═══ Data in this exercise ═══

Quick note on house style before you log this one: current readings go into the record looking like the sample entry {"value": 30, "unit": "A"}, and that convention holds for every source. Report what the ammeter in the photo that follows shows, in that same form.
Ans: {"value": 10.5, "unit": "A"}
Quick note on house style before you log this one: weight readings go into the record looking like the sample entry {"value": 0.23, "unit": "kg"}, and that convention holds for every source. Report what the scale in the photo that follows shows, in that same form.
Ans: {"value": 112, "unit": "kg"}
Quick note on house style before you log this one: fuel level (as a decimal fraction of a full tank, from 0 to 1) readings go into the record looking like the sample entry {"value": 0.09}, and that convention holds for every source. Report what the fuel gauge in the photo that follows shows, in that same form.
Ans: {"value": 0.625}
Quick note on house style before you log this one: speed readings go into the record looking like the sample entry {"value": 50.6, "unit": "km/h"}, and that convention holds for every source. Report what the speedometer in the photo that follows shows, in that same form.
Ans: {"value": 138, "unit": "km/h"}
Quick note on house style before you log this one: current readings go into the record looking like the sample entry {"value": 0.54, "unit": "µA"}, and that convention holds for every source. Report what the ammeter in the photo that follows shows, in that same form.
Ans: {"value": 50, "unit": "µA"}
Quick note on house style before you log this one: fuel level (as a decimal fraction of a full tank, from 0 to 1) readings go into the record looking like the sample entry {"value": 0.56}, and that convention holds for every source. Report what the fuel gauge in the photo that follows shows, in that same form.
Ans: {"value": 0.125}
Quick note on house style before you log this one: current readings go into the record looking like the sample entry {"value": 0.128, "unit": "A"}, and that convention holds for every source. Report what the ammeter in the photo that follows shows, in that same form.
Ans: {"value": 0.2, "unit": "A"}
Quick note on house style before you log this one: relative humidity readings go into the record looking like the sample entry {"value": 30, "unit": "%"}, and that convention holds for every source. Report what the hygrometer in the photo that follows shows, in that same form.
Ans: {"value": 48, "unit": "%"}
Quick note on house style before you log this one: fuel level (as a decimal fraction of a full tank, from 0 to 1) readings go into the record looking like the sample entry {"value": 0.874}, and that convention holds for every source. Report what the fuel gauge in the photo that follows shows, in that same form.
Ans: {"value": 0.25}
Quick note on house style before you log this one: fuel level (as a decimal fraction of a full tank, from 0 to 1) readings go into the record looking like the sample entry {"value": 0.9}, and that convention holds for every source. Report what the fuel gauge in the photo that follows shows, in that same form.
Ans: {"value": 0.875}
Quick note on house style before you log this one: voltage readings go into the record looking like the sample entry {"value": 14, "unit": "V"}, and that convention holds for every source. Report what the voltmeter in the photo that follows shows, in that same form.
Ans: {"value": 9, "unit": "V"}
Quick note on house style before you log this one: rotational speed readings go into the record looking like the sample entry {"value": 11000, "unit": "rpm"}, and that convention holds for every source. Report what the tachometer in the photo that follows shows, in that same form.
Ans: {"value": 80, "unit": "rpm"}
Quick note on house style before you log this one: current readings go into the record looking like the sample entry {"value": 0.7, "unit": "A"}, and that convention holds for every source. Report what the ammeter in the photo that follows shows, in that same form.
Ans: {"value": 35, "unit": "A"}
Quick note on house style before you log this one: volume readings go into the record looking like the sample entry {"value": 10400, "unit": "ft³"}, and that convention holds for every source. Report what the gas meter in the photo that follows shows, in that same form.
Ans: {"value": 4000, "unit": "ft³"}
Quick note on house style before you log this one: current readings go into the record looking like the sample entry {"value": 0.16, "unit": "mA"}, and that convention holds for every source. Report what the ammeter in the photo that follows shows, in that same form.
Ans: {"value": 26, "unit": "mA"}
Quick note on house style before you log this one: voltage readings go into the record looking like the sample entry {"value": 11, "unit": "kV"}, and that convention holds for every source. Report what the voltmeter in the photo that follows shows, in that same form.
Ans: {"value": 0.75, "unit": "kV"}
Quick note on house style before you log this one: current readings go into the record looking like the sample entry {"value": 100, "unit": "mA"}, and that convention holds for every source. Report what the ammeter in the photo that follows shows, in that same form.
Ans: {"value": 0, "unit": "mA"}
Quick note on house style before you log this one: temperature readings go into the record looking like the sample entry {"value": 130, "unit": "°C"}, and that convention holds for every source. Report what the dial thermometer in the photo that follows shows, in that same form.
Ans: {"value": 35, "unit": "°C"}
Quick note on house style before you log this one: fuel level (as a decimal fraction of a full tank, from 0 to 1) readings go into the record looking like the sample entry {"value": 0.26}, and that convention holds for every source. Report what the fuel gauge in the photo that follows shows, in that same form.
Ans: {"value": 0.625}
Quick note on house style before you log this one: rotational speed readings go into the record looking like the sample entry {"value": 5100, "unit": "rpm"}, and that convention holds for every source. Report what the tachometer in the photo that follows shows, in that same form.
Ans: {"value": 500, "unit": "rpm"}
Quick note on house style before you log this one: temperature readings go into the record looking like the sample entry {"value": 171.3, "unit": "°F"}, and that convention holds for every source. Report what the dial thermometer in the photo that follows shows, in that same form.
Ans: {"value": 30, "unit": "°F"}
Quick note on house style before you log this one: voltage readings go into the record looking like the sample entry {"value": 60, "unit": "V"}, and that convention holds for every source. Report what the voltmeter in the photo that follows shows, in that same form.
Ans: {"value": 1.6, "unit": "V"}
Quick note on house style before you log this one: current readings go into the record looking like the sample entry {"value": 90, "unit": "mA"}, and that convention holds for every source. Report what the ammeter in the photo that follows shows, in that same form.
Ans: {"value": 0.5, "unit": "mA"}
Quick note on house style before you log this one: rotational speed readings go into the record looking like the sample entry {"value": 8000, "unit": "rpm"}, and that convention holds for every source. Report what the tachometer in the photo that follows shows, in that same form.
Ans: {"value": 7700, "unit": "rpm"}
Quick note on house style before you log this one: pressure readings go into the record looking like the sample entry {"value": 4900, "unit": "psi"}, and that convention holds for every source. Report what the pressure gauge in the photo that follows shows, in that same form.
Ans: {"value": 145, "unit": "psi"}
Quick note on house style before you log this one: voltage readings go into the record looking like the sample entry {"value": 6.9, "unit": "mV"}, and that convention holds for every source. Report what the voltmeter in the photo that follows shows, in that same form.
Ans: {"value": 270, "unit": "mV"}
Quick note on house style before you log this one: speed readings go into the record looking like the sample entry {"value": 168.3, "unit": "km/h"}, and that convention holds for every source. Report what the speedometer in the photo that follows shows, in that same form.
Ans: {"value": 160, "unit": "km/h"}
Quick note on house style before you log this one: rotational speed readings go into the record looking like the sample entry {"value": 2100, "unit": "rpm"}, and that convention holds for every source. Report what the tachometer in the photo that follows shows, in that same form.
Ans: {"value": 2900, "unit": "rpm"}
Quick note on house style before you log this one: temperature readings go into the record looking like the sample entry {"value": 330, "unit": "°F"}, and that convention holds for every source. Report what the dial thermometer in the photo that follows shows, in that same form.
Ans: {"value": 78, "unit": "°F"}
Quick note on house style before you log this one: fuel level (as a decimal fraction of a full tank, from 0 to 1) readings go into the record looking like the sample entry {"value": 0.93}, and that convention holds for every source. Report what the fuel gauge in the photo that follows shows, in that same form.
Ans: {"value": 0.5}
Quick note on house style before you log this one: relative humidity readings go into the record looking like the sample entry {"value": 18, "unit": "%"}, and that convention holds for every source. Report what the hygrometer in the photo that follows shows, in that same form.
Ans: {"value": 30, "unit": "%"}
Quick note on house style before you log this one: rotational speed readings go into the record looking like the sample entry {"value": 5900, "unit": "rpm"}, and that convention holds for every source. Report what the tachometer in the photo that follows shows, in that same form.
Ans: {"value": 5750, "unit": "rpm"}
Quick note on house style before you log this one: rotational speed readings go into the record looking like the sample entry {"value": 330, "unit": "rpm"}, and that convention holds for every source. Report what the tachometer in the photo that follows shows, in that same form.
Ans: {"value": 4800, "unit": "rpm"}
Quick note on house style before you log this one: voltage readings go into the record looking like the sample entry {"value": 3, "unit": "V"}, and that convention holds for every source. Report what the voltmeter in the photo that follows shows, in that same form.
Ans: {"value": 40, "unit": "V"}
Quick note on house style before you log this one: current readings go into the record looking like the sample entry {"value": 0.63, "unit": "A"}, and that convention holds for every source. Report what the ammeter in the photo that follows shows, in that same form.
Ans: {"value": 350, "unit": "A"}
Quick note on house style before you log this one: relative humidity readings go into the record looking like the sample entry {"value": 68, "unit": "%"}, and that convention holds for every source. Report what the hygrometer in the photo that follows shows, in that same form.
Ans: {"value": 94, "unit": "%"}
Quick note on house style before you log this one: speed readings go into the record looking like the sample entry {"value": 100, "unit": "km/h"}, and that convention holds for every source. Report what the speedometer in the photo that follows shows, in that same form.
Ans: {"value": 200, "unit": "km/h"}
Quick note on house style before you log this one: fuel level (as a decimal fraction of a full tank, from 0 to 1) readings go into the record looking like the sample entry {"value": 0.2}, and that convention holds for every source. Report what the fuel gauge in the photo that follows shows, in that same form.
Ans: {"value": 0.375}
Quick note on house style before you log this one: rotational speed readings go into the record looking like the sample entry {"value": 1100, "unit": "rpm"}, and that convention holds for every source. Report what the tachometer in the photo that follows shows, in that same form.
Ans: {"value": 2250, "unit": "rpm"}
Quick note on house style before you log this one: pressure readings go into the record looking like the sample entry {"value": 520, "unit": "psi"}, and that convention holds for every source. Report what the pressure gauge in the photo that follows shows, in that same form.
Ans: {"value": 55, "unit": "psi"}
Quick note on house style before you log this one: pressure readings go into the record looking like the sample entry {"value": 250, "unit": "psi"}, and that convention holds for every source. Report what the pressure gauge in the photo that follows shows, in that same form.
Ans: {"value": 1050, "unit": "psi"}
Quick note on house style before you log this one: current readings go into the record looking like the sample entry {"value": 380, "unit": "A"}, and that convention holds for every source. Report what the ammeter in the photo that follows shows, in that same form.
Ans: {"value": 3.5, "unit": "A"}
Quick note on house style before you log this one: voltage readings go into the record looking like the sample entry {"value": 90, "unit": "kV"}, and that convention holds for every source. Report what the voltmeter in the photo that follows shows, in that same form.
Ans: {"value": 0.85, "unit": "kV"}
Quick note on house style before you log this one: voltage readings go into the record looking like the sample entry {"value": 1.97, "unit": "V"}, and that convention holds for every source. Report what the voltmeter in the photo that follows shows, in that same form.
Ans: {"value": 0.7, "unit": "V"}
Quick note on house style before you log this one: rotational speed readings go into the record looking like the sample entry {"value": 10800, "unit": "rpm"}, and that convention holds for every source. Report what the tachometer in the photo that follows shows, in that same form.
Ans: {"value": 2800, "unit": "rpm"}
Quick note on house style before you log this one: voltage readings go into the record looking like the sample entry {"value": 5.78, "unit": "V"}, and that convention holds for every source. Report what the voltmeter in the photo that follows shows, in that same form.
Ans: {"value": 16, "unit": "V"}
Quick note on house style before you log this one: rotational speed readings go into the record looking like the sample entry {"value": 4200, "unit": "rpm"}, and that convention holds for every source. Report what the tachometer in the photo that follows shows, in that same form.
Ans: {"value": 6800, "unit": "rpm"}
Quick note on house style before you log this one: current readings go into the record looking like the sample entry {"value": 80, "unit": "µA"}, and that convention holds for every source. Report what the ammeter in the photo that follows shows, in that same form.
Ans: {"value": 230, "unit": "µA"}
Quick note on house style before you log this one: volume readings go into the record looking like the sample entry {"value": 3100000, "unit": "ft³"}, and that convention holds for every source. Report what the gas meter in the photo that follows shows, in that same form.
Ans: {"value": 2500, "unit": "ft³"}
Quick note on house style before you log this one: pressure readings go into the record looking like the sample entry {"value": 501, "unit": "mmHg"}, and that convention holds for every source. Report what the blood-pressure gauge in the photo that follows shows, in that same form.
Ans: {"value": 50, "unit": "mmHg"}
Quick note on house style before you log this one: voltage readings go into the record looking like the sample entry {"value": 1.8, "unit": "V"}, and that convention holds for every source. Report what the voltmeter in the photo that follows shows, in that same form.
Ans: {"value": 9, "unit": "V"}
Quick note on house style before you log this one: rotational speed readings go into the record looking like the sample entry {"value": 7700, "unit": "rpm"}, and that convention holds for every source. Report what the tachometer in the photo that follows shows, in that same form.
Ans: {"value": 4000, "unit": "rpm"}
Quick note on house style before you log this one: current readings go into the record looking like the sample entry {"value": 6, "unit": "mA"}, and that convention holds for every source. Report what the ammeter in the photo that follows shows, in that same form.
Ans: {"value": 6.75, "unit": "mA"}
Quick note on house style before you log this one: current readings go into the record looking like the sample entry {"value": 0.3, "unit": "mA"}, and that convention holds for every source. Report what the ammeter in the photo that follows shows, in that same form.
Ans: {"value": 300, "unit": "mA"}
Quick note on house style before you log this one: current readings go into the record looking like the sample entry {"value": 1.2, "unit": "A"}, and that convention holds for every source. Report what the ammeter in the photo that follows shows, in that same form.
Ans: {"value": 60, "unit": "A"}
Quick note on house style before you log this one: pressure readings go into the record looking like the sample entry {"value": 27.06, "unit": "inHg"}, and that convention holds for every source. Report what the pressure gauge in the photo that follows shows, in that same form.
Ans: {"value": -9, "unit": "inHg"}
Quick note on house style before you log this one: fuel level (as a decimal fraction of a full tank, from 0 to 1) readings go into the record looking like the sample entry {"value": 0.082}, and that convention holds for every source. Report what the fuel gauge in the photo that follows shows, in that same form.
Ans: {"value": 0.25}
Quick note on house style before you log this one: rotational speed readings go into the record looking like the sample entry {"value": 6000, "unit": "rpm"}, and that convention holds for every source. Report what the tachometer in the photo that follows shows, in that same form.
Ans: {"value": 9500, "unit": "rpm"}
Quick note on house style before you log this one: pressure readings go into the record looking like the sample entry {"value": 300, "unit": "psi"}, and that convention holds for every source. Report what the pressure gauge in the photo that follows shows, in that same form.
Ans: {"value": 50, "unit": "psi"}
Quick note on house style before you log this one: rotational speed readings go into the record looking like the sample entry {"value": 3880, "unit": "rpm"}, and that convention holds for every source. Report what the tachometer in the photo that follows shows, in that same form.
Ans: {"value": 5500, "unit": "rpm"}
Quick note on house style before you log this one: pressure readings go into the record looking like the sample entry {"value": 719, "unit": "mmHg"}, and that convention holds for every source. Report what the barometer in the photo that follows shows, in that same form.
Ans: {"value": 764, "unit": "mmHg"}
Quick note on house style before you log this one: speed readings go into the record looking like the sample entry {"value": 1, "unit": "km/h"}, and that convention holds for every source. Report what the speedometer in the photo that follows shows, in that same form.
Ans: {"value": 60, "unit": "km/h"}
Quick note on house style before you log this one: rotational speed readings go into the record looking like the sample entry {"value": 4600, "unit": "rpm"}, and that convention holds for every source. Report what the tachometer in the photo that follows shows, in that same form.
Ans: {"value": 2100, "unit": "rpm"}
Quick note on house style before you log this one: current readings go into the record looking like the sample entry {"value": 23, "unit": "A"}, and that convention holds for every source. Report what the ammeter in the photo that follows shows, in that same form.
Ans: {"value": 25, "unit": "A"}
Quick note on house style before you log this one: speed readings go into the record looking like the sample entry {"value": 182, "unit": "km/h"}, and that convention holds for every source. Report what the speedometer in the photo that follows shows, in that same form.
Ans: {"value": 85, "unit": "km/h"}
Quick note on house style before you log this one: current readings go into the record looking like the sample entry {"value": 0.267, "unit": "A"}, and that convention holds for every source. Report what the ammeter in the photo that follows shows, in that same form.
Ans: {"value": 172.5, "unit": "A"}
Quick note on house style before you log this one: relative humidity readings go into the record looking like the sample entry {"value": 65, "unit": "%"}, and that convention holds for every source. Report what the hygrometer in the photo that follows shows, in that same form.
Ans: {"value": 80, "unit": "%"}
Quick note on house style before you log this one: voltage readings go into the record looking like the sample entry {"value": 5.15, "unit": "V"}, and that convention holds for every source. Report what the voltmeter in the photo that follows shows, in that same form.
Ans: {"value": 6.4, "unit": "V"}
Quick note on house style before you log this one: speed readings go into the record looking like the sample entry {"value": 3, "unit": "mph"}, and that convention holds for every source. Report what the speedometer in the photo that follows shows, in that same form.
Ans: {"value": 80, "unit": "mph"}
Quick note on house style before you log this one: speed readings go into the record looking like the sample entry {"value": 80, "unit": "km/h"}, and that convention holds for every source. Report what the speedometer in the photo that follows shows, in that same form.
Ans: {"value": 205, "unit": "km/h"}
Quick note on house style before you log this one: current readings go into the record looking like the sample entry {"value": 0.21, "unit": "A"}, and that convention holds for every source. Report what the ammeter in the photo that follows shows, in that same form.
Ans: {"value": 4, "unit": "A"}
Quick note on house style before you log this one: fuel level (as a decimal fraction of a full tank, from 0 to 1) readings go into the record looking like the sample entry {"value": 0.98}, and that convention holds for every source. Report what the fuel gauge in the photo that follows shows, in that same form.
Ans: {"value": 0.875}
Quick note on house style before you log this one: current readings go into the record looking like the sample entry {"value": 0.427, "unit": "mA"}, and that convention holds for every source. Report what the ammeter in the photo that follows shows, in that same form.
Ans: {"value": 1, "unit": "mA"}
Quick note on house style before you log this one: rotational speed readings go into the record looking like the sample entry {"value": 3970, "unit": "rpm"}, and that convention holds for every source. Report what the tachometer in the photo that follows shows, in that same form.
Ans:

═══

Please count the lines in the data above that contain the string "scale" and reply with only that number.

1